I decided to play around with some designs for improved space-filling effect for surround/rear channel speakers. After a few cogitations and iterations I settled on a combination of designs that did some of the job well.

For the low end I went with an upward firing woofer with an inverse hyperolic (or some such shape) cone over it -- the old Zenith Circle Of Sound 360 degree dispersion thing. The test woofer was a Goldwood 5.25" poly cone.

For the high end I put some Boston Acoustics metal dome tweeters into a vertical 1.5" diameter Karlson K-tube. I've always liked the reverb effect from the frequency dependent dispersion, but more so in the higher freqs. I mounted these into some PVC couplers, and those onto the top of the woofer's dispersion cones. Xover for these was just 6 dB/oct @ 3.5 kHz. Power was a pair of Audiosource AMP100s, one running stereo @ 50 wRMS for front and rear L/R, one at 100 wRMS mono for the sub and center channel

Here's a couple pics: a finished product, and the complete system I tested them in. Testing was outdoors so not to drag room acoustics into the mess.

2014-06-28 20.57.04.jpg

2014-06-28 20.56.05.jpg

The subjective output was low compared to the front speakers, but then it ought to be. It's not supposed to act like a point source but rather fill the space. The Goldwoods were a bit crunchy at the full 50 w but the BA's held their own. The reverb effect from the K-tubes was only easily detectable in the sweet spot, but there it added a vertical dimension to the surround.

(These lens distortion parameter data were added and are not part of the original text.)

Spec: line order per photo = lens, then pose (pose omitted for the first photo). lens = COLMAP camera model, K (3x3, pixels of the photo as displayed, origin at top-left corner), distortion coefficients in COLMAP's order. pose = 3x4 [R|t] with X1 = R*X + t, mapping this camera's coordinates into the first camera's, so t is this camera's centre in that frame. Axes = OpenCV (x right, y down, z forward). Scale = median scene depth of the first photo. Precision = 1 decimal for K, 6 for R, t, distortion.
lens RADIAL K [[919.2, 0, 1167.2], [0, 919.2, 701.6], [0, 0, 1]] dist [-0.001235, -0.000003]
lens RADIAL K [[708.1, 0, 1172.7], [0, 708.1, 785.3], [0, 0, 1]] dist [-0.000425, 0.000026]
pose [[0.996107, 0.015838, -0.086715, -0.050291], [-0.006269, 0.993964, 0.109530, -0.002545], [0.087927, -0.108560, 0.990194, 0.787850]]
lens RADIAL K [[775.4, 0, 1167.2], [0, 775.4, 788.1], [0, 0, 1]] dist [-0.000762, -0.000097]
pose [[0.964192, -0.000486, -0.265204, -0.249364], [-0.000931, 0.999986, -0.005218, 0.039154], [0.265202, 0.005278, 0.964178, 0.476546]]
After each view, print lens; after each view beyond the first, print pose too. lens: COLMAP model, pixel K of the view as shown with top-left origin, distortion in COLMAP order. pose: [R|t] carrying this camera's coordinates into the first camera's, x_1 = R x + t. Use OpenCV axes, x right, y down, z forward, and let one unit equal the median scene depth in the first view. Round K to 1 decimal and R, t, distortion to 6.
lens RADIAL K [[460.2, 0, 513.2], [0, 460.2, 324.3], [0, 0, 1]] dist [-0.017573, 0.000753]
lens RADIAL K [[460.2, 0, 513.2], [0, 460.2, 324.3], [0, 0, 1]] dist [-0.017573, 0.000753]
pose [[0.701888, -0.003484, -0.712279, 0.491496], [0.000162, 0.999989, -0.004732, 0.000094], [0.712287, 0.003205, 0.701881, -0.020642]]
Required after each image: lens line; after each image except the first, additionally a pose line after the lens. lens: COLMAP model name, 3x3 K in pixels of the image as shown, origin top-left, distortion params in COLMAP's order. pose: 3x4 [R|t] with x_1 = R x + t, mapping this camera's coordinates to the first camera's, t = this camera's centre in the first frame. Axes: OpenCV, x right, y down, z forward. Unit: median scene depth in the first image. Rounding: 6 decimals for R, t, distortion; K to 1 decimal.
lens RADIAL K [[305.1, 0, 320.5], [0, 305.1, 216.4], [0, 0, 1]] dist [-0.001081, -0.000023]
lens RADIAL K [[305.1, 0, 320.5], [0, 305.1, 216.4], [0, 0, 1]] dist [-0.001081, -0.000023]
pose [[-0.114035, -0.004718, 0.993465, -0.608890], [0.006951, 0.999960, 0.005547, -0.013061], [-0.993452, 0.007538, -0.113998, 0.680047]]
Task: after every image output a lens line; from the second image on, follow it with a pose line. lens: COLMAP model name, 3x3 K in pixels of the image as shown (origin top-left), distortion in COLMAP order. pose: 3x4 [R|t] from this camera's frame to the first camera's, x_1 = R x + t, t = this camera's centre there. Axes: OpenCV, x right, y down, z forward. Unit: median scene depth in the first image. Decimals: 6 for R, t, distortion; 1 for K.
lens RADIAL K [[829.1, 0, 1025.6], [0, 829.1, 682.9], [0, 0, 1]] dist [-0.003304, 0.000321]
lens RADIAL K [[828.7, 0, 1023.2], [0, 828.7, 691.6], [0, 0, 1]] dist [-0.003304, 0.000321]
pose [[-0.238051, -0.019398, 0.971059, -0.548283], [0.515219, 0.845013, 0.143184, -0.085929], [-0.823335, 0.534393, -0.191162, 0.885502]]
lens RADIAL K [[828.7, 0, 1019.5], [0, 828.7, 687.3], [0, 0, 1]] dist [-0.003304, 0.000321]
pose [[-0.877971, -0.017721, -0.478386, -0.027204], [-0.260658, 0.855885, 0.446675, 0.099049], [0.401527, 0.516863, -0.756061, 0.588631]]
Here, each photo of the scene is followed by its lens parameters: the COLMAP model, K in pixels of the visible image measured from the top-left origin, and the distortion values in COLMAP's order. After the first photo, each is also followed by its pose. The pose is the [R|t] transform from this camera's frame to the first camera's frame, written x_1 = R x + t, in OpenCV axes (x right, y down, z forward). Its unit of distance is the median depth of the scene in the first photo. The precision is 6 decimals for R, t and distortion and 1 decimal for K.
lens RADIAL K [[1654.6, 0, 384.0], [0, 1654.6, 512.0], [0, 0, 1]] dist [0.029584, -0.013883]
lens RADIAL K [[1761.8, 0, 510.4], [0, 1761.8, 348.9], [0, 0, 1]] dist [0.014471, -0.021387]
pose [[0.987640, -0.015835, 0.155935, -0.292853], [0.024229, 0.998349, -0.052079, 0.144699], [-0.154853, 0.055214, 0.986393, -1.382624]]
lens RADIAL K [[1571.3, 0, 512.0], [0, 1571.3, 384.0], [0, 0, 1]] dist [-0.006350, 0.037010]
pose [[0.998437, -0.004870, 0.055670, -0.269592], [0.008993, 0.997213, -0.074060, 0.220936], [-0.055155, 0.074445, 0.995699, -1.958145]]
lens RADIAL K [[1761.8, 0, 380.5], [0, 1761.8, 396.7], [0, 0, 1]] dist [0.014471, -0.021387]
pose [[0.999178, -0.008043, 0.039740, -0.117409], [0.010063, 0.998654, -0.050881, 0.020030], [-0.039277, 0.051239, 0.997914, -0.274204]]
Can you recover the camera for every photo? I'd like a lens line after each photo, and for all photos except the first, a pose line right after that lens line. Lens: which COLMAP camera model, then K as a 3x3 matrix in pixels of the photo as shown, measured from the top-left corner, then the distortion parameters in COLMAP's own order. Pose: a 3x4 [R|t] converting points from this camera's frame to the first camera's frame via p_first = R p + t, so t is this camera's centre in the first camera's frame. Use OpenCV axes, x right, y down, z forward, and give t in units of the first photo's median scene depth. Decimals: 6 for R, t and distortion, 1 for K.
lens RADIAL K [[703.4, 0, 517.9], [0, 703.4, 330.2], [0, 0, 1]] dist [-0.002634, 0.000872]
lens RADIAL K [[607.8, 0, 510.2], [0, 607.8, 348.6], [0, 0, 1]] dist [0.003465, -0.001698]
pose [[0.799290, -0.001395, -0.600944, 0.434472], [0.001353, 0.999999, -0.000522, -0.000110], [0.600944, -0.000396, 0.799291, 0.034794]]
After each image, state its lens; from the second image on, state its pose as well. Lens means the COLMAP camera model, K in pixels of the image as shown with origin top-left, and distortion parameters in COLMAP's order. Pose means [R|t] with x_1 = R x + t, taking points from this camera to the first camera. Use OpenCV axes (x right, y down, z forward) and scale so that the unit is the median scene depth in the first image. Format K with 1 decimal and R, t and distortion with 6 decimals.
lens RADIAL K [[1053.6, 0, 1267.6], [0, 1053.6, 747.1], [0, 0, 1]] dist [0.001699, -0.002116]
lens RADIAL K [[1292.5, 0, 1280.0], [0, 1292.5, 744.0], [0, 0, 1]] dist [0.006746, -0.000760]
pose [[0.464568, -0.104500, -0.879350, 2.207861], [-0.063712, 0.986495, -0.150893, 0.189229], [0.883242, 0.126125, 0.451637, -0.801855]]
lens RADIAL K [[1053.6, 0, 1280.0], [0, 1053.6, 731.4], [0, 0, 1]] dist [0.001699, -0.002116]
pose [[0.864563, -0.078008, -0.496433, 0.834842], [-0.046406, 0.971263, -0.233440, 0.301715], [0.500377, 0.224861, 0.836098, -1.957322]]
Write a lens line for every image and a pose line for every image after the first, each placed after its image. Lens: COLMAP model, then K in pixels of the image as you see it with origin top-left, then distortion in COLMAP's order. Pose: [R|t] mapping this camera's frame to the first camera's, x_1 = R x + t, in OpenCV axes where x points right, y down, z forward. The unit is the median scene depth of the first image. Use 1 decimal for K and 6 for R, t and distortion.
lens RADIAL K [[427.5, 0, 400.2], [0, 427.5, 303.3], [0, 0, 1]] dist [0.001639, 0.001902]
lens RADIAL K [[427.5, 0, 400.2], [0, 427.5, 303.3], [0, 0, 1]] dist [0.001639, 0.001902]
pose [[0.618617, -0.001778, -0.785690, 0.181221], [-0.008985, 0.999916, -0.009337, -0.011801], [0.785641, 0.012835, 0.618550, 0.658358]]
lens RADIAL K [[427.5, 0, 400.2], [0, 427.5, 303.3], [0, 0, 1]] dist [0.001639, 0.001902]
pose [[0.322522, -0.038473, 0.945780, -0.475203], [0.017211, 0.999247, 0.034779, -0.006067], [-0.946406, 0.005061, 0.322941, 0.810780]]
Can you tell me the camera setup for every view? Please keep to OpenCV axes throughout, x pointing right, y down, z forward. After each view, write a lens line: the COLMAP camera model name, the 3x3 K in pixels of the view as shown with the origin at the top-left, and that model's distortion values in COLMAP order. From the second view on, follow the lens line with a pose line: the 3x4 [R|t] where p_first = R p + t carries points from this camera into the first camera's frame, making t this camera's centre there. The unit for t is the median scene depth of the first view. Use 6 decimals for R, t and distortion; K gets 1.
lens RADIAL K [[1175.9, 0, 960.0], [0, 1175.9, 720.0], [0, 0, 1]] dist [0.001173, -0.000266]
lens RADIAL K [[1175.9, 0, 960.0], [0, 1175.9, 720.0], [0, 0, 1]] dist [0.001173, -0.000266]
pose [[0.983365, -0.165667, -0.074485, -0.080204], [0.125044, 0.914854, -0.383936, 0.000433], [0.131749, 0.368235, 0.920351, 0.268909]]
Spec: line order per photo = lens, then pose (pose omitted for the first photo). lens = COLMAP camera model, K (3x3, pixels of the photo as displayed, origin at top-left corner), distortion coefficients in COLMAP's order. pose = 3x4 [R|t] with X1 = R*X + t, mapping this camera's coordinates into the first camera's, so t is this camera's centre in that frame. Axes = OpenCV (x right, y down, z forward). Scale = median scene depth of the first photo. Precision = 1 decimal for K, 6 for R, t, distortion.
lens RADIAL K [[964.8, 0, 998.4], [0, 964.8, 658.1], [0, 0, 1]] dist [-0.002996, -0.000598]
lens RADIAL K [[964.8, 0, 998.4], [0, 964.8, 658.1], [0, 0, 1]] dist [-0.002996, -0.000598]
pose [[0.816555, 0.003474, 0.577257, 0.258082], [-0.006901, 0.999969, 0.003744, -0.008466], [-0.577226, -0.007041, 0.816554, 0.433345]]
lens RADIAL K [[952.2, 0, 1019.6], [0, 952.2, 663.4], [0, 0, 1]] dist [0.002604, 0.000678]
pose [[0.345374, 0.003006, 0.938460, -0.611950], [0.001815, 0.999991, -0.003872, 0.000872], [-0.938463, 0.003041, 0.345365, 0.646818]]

I'm considering actually using a surround sound system with these to see how good it can get (or go down the tubes -- pun unintended but I'll take it). And frankly the woofers' dispersion cones came from a set of 40w full range surround sound towers that came with a JVC SU-A7 decoder and "rear" channel amp. But first I needed to see if these would work at all, and they did. Maybe well enough that I don't need all that extra hardware. I'm moving them indoors and giving them a good long listen with some favorite old material. But as for the design itself, I'd say it was very successful for a first build.